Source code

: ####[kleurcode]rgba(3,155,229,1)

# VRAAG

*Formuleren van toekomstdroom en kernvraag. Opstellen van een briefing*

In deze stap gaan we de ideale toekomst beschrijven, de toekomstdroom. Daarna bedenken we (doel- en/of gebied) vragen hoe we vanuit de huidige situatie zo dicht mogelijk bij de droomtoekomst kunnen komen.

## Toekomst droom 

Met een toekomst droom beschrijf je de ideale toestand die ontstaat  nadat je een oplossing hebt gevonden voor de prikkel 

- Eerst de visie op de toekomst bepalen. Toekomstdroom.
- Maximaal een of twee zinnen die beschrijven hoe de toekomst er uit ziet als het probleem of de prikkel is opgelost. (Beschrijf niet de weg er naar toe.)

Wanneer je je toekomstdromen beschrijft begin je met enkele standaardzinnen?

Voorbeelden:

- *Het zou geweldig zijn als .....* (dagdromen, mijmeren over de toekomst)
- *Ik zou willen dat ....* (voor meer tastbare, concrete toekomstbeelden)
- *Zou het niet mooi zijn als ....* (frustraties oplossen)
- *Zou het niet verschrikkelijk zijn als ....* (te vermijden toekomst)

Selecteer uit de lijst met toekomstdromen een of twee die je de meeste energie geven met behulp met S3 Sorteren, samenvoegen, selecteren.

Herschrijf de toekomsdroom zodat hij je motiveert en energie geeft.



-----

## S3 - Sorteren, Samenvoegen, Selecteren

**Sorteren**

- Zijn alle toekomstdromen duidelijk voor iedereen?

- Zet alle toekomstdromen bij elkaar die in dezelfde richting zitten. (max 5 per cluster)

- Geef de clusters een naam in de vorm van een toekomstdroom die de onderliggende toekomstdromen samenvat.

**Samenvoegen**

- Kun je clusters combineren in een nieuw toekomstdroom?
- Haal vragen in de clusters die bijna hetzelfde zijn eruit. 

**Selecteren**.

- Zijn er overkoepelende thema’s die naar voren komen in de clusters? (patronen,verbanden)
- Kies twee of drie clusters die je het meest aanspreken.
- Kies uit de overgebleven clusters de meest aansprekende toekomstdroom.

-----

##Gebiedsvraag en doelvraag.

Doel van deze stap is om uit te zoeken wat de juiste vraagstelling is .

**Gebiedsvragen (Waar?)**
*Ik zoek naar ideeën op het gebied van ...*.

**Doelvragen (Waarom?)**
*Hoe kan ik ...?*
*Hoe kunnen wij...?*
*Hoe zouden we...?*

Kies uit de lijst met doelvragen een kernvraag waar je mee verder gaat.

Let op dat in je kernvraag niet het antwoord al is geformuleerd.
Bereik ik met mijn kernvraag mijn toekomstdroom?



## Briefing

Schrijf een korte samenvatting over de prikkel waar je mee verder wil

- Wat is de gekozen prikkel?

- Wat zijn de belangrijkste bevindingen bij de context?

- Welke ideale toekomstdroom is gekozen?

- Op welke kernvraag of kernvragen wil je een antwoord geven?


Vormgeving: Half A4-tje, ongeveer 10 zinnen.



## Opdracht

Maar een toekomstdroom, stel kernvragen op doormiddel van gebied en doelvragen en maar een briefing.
-------
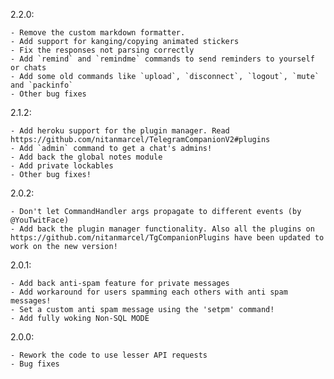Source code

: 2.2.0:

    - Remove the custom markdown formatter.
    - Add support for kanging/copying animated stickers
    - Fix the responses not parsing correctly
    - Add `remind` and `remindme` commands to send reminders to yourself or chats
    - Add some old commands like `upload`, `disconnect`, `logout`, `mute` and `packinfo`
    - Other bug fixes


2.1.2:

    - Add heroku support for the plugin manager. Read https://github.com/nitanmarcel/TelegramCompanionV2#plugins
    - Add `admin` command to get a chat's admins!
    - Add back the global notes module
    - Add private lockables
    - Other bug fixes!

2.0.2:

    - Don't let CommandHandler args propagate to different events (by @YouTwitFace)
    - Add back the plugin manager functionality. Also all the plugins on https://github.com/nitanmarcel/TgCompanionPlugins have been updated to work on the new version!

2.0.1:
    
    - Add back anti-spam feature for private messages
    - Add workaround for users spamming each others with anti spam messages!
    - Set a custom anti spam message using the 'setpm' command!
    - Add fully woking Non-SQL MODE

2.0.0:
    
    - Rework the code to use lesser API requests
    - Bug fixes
-------
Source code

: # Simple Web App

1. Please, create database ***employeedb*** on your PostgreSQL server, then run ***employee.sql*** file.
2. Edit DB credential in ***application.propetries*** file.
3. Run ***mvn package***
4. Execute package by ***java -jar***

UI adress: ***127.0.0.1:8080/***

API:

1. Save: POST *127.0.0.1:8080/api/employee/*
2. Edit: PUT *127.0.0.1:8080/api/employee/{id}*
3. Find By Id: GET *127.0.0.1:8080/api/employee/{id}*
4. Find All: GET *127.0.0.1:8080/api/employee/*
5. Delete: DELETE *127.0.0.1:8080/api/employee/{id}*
-------
What the task asks: Echo the data from the line containing "- Op welke kernvraag" through the line containing "Maar een toekomstdroom, stel", both included.

Answer to this problem:
- Op welke kernvraag of kernvragen wil je een antwoord geven?


Vormgeving: Half A4-tje, ongeveer 10 zinnen.



## Opdracht

Maar een toekomstdroom, stel kernvragen op doormiddel van gebied en doelvragen en maar een briefing.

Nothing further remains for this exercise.